Available data:
· · ·
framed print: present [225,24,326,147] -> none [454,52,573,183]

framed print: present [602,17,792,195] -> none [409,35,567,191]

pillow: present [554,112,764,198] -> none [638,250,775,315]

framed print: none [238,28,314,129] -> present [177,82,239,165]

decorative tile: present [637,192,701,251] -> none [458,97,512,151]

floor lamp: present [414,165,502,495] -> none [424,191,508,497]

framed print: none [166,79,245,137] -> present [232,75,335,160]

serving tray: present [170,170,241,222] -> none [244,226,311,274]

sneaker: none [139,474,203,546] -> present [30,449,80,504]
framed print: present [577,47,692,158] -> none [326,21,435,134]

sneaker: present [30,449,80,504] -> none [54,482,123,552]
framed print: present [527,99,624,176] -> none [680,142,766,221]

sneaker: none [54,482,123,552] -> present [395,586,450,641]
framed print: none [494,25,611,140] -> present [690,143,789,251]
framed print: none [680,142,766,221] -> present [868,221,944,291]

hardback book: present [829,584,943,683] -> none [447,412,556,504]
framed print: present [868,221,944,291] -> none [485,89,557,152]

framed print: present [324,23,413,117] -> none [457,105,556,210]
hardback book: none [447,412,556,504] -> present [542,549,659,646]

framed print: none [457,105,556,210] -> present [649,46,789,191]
· · ·
About this exercise: Print the material once more, exactly as it appears.

Exercise answer:
framed print: present [225,24,326,147] -> none [454,52,573,183]

framed print: present [602,17,792,195] -> none [409,35,567,191]

pillow: present [554,112,764,198] -> none [638,250,775,315]

framed print: none [238,28,314,129] -> present [177,82,239,165]

decorative tile: present [637,192,701,251] -> none [458,97,512,151]

floor lamp: present [414,165,502,495] -> none [424,191,508,497]

framed print: none [166,79,245,137] -> present [232,75,335,160]

serving tray: present [170,170,241,222] -> none [244,226,311,274]

sneaker: none [139,474,203,546] -> present [30,449,80,504]
framed print: present [577,47,692,158] -> none [326,21,435,134]

sneaker: present [30,449,80,504] -> none [54,482,123,552]
framed print: present [527,99,624,176] -> none [680,142,766,221]

sneaker: none [54,482,123,552] -> present [395,586,450,641]
framed print: none [494,25,611,140] -> present [690,143,789,251]
framed print: none [680,142,766,221] -> present [868,221,944,291]

hardback book: present [829,584,943,683] -> none [447,412,556,504]
framed print: present [868,221,944,291] -> none [485,89,557,152]

framed print: present [324,23,413,117] -> none [457,105,556,210]
hardback book: none [447,412,556,504] -> present [542,549,659,646]

framed print: none [457,105,556,210] -> present [649,46,789,191]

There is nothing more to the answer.